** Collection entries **
-- start --

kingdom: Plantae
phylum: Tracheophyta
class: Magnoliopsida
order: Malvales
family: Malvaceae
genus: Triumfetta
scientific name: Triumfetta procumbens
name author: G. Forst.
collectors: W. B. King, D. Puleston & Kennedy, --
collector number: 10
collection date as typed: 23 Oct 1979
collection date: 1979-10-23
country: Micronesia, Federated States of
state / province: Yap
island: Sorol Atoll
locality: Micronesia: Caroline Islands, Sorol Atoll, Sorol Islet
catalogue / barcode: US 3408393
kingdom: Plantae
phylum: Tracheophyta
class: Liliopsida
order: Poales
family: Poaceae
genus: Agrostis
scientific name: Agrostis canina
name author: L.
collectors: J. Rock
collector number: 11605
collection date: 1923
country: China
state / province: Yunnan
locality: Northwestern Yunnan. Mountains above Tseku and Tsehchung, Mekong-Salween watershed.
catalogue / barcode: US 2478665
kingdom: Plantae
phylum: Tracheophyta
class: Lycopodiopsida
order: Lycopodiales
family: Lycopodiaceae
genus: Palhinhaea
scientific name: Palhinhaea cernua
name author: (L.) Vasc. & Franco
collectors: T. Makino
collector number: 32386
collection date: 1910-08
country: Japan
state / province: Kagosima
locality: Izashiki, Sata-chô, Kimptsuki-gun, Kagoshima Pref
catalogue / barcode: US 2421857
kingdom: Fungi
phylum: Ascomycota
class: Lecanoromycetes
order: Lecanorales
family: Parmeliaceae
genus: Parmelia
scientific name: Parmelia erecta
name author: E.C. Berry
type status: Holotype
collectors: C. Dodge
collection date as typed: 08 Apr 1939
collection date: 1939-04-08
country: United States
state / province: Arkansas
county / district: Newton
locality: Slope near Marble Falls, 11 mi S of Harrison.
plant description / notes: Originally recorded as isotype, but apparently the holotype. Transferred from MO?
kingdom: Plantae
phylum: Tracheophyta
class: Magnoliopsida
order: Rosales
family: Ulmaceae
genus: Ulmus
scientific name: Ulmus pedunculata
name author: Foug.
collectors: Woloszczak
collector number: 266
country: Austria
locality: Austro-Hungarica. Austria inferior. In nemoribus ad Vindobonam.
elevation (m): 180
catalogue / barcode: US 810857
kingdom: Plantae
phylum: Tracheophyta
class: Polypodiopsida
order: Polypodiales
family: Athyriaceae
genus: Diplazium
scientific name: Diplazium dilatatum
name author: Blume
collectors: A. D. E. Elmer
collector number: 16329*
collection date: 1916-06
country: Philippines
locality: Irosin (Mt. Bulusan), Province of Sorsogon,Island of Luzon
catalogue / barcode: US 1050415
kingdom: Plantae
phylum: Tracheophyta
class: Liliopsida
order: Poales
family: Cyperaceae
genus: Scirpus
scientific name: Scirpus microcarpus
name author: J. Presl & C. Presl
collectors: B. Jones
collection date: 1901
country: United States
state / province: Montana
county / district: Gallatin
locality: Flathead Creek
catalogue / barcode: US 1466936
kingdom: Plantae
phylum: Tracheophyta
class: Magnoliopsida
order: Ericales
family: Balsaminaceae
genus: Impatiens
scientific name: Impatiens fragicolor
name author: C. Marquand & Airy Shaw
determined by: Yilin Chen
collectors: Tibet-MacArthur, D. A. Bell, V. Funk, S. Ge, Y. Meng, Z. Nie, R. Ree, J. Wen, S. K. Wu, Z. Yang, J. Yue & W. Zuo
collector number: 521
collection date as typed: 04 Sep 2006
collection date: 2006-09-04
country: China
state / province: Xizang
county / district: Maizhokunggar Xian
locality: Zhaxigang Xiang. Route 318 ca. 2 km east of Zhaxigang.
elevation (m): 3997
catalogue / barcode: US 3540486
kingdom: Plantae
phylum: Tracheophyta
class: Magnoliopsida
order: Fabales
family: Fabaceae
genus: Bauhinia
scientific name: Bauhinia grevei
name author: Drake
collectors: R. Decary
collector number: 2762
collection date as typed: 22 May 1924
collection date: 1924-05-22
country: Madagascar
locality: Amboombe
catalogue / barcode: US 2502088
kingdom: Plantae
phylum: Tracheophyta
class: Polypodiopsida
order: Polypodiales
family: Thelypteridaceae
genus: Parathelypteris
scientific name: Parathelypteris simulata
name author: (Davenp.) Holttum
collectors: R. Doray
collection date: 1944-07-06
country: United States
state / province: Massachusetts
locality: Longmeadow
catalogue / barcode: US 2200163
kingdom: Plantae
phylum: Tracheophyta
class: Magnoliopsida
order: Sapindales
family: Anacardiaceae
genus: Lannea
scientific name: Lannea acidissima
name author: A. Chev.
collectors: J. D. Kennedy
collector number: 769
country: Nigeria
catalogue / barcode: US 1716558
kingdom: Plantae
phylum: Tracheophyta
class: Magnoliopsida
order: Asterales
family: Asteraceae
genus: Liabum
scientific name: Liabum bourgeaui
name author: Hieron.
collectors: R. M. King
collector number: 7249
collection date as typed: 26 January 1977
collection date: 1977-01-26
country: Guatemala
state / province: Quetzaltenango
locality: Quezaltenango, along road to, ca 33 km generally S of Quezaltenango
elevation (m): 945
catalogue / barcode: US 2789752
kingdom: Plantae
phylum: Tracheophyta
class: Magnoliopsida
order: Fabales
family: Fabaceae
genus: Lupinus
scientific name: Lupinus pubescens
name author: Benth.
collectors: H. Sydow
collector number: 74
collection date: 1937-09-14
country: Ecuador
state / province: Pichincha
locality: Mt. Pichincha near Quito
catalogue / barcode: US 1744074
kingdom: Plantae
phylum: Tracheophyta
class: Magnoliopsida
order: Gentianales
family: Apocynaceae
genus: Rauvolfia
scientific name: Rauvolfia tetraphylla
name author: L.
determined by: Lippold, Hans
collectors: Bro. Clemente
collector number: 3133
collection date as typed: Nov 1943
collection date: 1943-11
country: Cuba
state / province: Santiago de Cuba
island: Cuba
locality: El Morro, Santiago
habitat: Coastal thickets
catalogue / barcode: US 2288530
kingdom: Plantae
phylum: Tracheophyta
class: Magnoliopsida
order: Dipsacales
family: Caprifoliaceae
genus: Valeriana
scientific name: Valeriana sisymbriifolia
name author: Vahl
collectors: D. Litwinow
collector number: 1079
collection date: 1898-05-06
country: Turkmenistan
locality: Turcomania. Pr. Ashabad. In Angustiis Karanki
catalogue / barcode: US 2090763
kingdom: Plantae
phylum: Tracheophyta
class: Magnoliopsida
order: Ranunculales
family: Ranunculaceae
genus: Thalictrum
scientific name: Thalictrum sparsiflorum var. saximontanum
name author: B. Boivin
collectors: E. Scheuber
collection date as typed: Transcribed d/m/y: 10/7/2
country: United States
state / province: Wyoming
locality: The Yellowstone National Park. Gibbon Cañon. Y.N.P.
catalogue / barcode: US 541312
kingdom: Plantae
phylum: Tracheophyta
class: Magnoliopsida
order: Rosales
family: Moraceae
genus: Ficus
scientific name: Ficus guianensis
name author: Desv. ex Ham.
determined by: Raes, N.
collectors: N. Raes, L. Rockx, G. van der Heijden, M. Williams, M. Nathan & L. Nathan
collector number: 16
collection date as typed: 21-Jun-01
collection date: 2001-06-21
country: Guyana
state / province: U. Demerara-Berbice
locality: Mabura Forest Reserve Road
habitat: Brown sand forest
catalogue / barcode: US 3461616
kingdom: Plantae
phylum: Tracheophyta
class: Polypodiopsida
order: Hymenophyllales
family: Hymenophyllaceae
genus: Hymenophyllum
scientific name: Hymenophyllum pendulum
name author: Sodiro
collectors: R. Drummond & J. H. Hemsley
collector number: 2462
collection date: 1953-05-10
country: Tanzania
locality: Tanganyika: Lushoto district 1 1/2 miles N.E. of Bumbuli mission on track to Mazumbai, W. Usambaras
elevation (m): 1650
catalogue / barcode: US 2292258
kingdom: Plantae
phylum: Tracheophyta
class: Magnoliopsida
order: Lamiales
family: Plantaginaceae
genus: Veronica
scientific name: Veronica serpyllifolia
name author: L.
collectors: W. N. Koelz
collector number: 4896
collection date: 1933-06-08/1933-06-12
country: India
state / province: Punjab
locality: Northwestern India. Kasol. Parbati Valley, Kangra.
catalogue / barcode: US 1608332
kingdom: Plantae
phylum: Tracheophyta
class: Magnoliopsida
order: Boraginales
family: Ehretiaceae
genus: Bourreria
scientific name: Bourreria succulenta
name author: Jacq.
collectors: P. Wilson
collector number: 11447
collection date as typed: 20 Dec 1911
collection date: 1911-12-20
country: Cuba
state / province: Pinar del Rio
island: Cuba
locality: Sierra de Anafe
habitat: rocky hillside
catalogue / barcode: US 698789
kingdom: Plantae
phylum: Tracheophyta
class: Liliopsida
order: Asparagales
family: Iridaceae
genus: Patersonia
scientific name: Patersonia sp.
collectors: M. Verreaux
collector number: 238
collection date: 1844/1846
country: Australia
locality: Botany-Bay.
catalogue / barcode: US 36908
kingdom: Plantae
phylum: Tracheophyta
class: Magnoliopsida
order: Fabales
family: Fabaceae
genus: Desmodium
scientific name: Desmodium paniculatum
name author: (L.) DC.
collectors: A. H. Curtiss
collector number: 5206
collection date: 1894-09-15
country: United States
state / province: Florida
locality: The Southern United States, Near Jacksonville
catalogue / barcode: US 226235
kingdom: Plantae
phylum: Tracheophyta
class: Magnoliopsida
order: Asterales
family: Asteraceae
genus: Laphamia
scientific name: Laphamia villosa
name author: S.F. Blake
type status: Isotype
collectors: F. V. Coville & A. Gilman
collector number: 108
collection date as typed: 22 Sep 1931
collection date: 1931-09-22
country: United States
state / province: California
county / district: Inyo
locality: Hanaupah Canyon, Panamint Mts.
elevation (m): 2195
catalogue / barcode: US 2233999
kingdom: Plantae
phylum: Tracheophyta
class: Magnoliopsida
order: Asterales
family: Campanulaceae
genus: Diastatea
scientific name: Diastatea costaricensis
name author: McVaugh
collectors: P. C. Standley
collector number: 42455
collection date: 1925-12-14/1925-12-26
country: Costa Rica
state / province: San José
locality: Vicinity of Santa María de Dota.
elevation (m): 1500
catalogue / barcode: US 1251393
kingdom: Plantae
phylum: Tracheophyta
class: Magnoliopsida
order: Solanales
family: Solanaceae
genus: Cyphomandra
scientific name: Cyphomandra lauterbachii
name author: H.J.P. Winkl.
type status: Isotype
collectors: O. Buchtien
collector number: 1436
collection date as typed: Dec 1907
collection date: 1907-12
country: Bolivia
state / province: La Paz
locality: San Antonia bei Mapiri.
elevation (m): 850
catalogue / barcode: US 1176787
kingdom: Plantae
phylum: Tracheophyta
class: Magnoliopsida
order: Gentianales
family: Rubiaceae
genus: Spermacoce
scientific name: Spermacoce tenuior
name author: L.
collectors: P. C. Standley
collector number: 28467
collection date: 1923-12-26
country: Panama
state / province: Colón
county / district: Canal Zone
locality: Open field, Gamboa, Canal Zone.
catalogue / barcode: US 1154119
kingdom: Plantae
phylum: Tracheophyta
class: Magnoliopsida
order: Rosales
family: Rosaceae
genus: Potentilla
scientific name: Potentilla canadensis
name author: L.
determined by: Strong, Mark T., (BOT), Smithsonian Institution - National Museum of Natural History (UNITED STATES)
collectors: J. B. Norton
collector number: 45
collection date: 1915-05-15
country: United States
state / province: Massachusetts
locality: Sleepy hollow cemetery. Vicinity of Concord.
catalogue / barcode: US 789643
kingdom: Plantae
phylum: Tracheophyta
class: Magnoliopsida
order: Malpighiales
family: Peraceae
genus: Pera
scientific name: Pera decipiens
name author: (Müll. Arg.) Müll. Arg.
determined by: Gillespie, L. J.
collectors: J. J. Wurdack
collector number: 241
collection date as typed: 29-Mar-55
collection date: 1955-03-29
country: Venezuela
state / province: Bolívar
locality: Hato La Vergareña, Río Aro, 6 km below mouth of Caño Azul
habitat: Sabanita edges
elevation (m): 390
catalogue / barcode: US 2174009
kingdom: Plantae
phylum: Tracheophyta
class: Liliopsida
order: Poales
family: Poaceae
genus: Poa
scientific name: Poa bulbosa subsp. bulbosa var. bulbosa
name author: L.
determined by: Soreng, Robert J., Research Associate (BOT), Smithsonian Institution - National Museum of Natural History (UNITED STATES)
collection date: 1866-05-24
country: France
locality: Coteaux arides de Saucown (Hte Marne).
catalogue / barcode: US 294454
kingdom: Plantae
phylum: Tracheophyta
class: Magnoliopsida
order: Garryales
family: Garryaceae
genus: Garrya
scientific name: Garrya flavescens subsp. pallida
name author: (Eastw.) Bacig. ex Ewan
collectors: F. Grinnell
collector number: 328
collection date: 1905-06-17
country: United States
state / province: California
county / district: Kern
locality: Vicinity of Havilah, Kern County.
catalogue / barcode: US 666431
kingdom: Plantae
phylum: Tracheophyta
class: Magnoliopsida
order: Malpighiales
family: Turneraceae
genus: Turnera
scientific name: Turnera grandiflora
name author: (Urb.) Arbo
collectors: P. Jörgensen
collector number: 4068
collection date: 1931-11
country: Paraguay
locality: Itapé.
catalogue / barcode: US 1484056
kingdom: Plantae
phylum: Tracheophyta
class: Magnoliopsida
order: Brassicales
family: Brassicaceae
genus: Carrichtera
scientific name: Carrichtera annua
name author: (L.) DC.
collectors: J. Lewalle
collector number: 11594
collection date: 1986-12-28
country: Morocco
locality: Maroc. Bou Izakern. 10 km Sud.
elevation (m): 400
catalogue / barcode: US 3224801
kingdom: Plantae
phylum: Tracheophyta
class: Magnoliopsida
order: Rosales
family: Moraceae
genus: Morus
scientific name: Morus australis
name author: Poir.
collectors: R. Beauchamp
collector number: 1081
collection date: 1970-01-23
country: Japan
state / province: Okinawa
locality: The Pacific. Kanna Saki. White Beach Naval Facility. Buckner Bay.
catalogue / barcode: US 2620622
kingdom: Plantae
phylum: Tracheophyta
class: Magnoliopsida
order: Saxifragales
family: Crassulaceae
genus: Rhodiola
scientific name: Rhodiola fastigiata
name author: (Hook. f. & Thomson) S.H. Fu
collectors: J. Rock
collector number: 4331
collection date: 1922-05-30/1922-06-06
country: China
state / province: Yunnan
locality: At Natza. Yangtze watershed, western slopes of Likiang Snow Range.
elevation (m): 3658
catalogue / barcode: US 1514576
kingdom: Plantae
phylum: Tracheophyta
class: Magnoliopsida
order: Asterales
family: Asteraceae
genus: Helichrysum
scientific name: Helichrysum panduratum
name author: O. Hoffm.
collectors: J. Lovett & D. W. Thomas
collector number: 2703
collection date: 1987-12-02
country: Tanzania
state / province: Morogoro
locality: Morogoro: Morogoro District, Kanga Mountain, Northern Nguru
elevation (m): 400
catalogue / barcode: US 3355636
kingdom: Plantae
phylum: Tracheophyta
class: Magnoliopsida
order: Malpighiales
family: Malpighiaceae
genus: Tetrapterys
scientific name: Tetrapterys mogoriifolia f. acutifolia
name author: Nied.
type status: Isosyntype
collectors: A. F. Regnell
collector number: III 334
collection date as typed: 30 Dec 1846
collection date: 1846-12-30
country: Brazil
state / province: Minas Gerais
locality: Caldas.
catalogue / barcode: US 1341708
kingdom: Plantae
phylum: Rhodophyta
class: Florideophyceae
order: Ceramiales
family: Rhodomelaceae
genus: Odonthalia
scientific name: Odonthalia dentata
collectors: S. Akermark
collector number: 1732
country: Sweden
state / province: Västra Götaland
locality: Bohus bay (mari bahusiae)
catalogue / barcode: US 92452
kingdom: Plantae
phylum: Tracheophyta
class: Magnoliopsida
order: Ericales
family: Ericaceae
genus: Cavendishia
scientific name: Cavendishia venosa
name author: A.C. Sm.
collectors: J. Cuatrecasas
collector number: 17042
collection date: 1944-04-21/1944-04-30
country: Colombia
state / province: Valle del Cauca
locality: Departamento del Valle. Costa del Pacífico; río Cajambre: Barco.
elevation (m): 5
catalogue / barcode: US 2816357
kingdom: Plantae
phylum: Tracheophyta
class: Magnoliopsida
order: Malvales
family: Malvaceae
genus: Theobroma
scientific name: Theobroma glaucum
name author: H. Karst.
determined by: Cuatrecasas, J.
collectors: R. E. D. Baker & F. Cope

-- end --

** Work required **
Rewrite the lines of the collection entries as a Markdown table with two columns, "No." and "Line". Begin with the line containing "locality: Sleepy hollow" and end with the line containing "scientific name: Pera decipiens", counting both of those lines.

** Answer to the problem **
| No. | Line |
|---|---|
| 1 | locality: Sleepy hollow cemetery. Vicinity of Concord. |
| 2 | catalogue / barcode: US 789643 |
| 3 | kingdom: Plantae |
| 4 | phylum: Tracheophyta |
| 5 | class: Magnoliopsida |
| 6 | order: Malpighiales |
| 7 | family: Peraceae |
| 8 | genus: Pera |
| 9 | scientific name: Pera decipiens |